- [TEXTE FOURNI]
........

Ce sont des critiques sans bienveillance qui ont accueilli en Europe et aux Etats-Unis le film de Zhang Yimou, Coming Home, présenté à Cannes en mai dernier. Le film est un mélodrame familial et politique, et ne relève pas du grand cinéma, c’est un fait. On lui reproche son « académisme », ce qui est mal vu. Et puis Zhang Yimou pâtit de sa réputation de cinéaste proche du pouvoir, accusation inexacte au demeurant.
Les critiques manquent le point essentiel : ce film conçu pour le public chinois, qui parait-il lui a fait un triomphe (signe que la fiction touchait un point sensible) donne à cet épisode épouvantable qu’a été la Révolution culturelle une dimension intime, familiale. Comment refonder une famille quand cesse la répression politique ? Que deviennent ces femmes qui ont attendu leur mari ? Que faire des enfants qui, pris dans la logique du régime, ont dénoncé leur parents ? Et c’est là que Coming Home est touchant et captivant.
Zhang Yimou donne à la belle Gong Li, dans le rôle de Feng Wanyu qui attendra son mari 20 ans et qui finit dans la folie douce, la mission d’être le symbole des personnes brisées par le maoïsme, celles qui auront perdu leur vie sans rémission. Comment rester insensible à la scène où Gong Li court retrouver son fugitif de mari et le voit arrêté en pleine gare, ou aux signes du temps qui passe sur cette actrice qui est toutes les femmes chinoises, une entre toutes, nous dit le film par une scène qui montre une autre femme dans la même situation.

........

(Données source)

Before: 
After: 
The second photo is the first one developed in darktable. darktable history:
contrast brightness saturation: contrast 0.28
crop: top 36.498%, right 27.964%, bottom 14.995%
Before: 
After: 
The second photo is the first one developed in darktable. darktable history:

........

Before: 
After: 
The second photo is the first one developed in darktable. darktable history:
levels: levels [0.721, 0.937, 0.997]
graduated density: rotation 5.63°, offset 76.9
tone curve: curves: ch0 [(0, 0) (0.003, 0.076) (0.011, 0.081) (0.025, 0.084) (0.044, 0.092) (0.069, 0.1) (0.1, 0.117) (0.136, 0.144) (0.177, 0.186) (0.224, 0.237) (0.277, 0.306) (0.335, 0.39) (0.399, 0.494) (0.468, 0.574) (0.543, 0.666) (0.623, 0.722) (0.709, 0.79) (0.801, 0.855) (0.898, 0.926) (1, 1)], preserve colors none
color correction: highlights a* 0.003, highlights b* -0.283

........

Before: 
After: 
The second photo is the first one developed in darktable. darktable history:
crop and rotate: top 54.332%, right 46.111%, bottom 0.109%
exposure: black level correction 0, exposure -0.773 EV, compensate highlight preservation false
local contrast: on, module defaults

........

- [CONSIGNES]
(A) Restituez sans rien changer le passage de la critique de Coming Home qui s'ouvre sur les mots « Ce sont des » et s'achève sur « inexacte au demeurant. ».
(B) Relevez tous les noms de lieux géographiques cités dans la critique de Coming Home.
Le listing forme un matériau à part, indépendant du texte.

- [CORRIGÉ]
(A)
Ce sont des critiques sans bienveillance qui ont accueilli en Europe et aux Etats-Unis le film de Zhang Yimou, Coming Home, présenté à Cannes en mai dernier. Le film est un mélodrame familial et politique, et ne relève pas du grand cinéma, c’est un fait. On lui reproche son « académisme », ce qui est mal vu. Et puis Zhang Yimou pâtit de sa réputation de cinéaste proche du pouvoir, accusation inexacte au demeurant.

(B) Europe, Etats-Unis, Cannes